Many are saying, as usual, that the writing is on the wall for VMware: that is has lost its way, that is it the IBM of the Millennial generation. Watching from afar (the less said about being afar the better, but at least my back is healing) offers a slightly different perspective. Not being dazzled by the bright lights of the conference or being subsumed into the cacophony means that you can more clearly see the chaff from the corn and perhaps discern a direction in what at first seems nothing but white noise.
My colleague Edward wrote a roundup piece in which he succinctly highlights some of the issues VMware is facing. My perspective is that VMware was between a rock and a hard place this year with VMworld. Whilst it is true that it was on the whole left alone to just get on with it as part of the old EMC Federation, there is no real guarantee that this will be the case going forward. Further, its release cycle has managed to become a real mess; nothing significant dropped in terms of a release date for Vegas.
The next version of vSphere (rumored to be 6.5) was not shown at Las Vegas. Perhaps this is due for display in Barcelona, thereby enhancing the status of the European edition of the show. This is a relatively decent shout considering that the Barcelona conference is a day longer, finishing on Thursday rather than the more traditional Wednesday. Perhaps this is so that all the US attendees can watch a proper sports match: the Champions League Manchester City vs. Barcelona match will be held in the city on Wednesday night.
That said, it is true that the US event seemed a little light on substance. At the same time, I really feel that the sub-message regarding management of multiple clouds was on point. To become the One Ring is for VMware the best way of bringing the narrative back to it. We need to hear more about what Kit Colbert’s division is doing regarding cloud-native applications, to hear much more about Photon Controller and container integration, and to see some meat on the bones of its Las Vegas messaging. But it also needs to show that it is still relevant to the rest of the world.
VMware has had a torrid time over the last couple of years, with bungled messages and quality control issues with its patches and key products. (I’m looking at you, NSX.) VMware needs to utilize VMworld as the time to fight back. It fired warning shots across the bows in Las Vegas. Unfortunately, the Silicon Valley analysts all believe that everyone is already drinking unicorn milk with their Yeti steak burgers and living in three-generation application nirvana.
The fact is that VMware can, with tweaking, remain relevant. VSAN is moving in the right direction. ESX needs to be rationalized and made cheaper in order to prevent large-scale Hyper-V migration with the release of Hyper-V Server 2016. NSX needs to be multihypervisor aware by default (hint: it was when Nicira was independent). It needs to build on its relationships with networking vendors. Perhaps Dell Technologies could go out and buy a networking company—Arista comes to mind.
It is true that we are approaching an extinction event in our industry, much like that of the mainframe era, for raw infrastructure. However, the fact remains that there are large tracts of IT that are still not virtualized, using legacy applications that are just too core to the business to be sidelined. That is quite an extreme example, but Windows NT 4 and Windows 2000 abound and will do for a significant time. Companies are not going to migrate their ERP and CRM applications overnight.
Dell Technologies needs to relieve VMware of the quarterly reporting cycle by moving it back, over the fullness of time, to a fully private stock basis. This will hopefully release more money for focused R&D.

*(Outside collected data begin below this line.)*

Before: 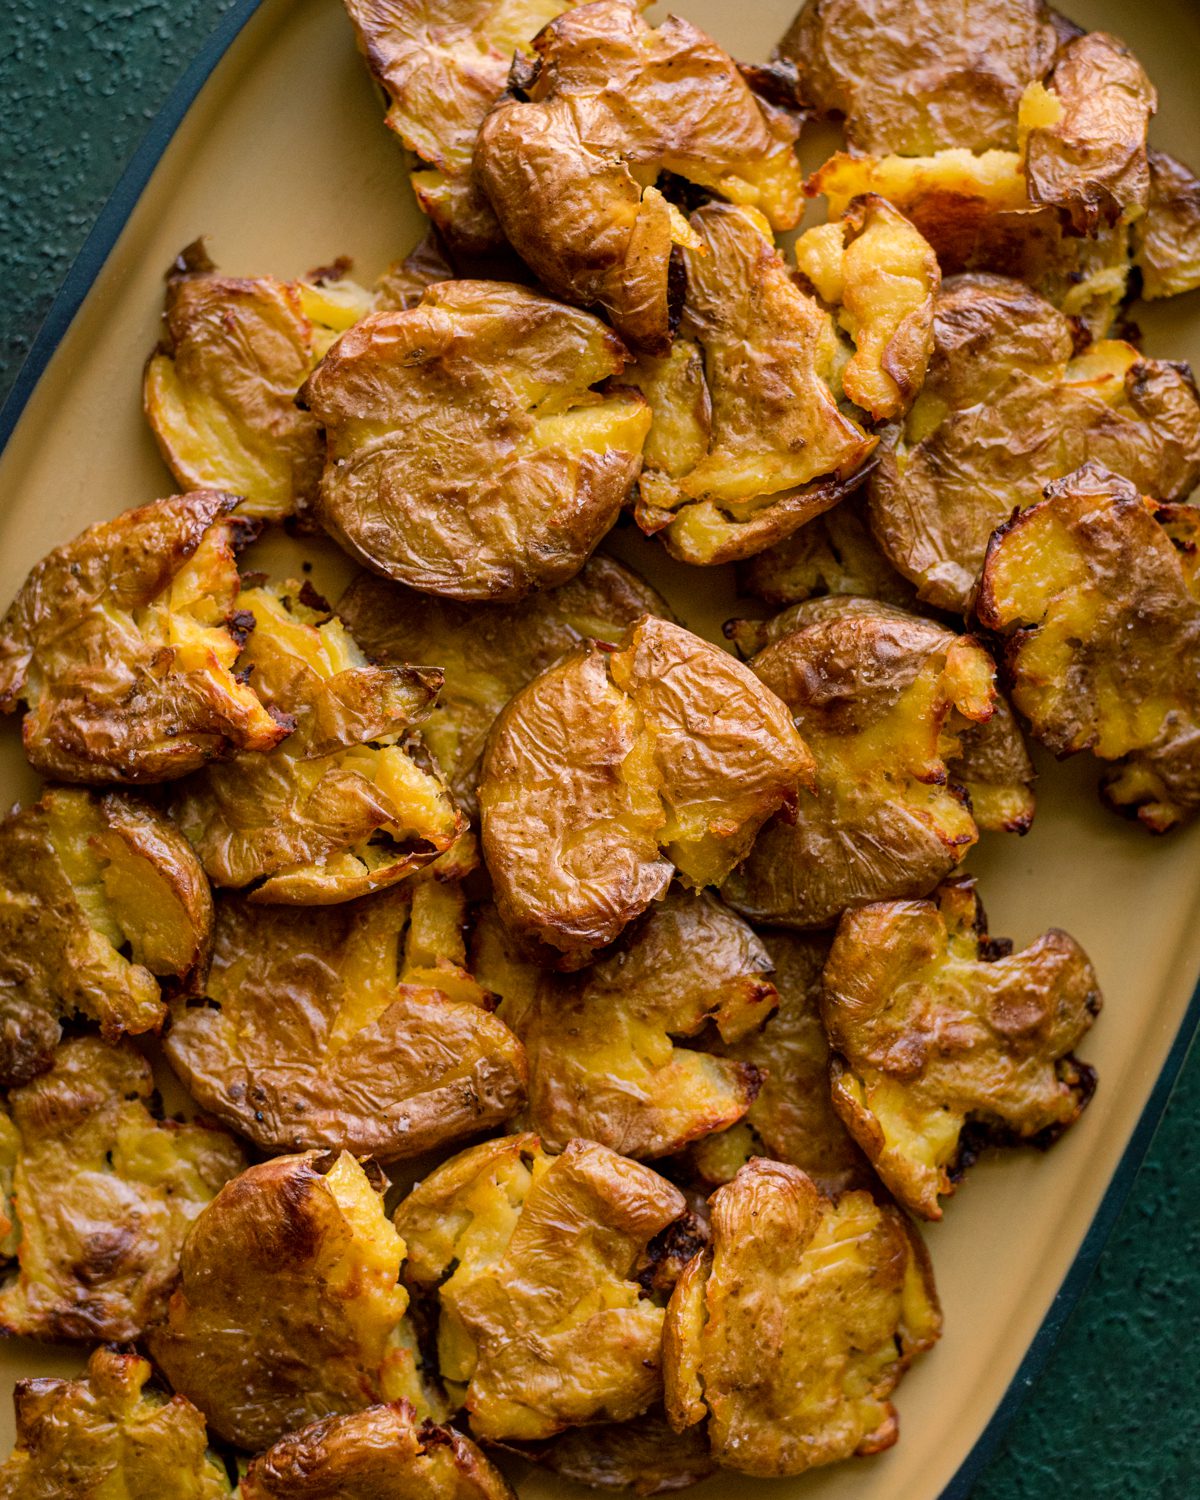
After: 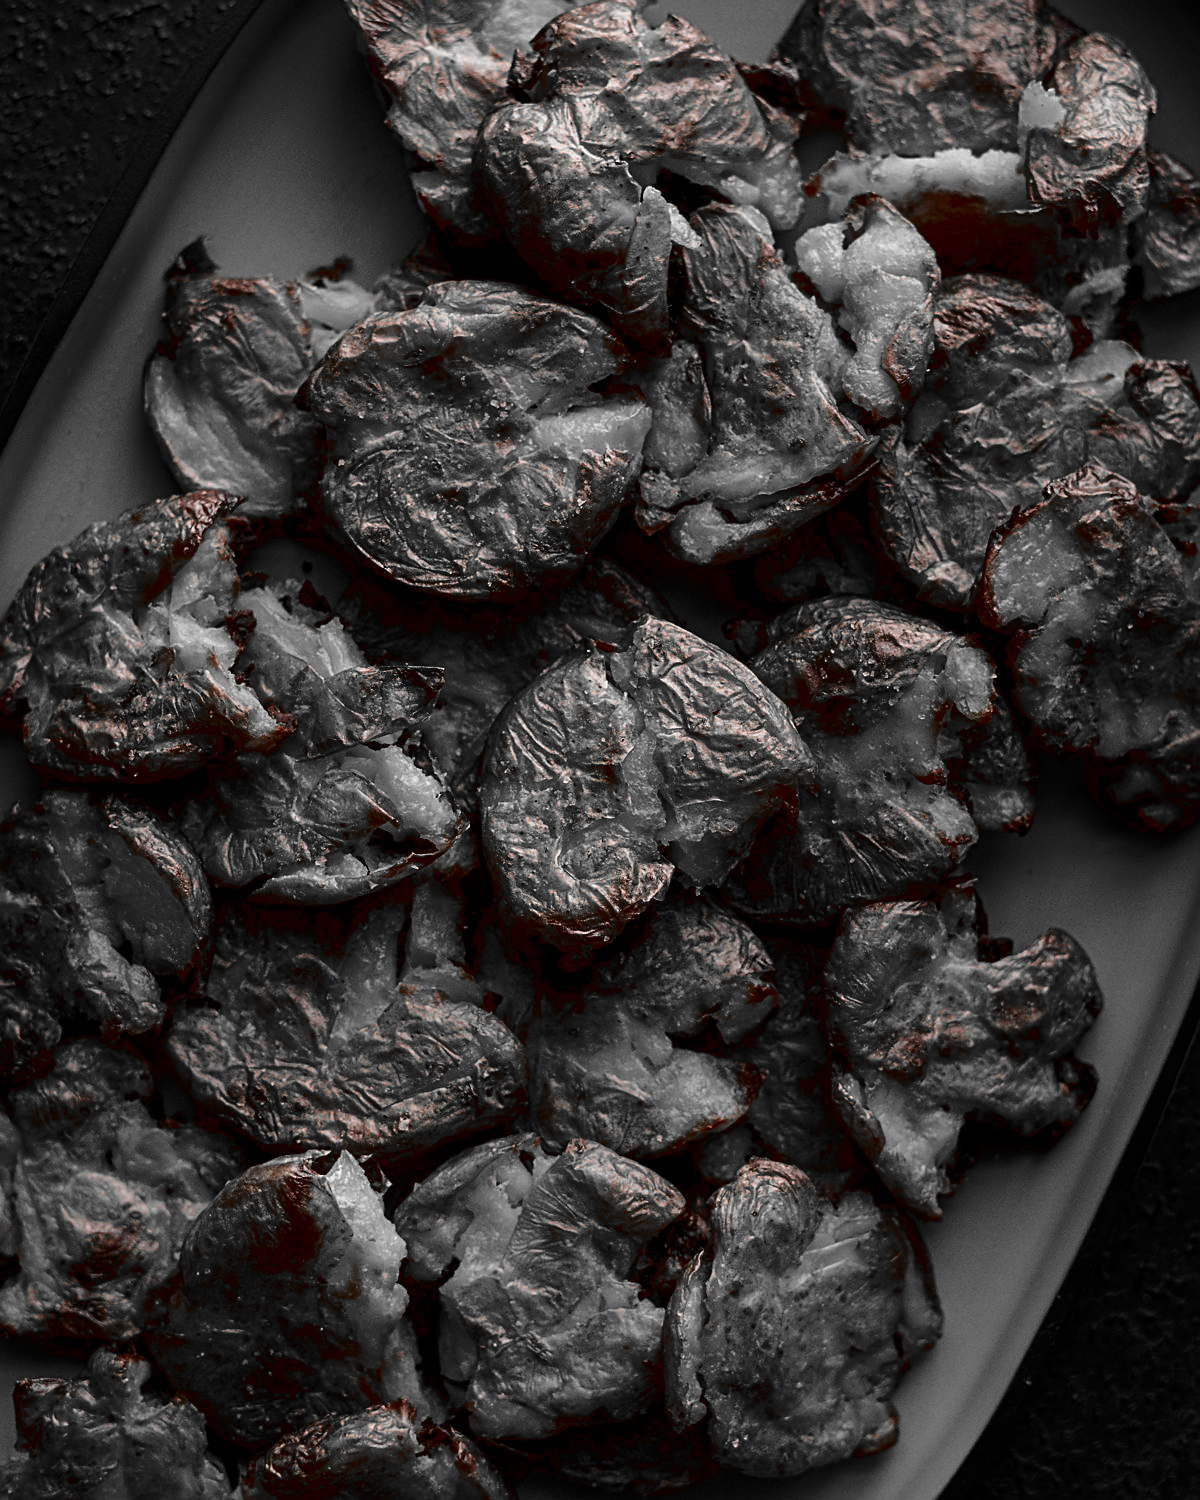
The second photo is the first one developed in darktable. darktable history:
color zones: curves: ch1 [(0, 0.006) (0.094, 0.285) (0.171, 0.001) (0.429, 0.001) (0.571, 0.003) (0.714, 0.004) (0.857, 0.004) (1, 0.006)]
sharpen: on, module defaults
color correction: highlights a* 5.38, highlights b* 5.3, shadows a* -4.26, shadows b* -5.11
contrast brightness saturation: contrast 0.09, brightness -0.59, saturation 0.17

To sum up: at Barcelona, VMware needs to double down on the multicloud message—it is the correct one—but also must avoid alienating its current customer base. It should get Photon Controller out the door at a sensible price, stabilize its quality control, and deliver value regularly and consistently. It can start its migration to becoming a post-ESX company, in which the value is delivered from its management layers and not its infrastructure. The Age of the Application is nigh, but there is a very long journey until it is dominant—never mind what those hipster SV analysts say.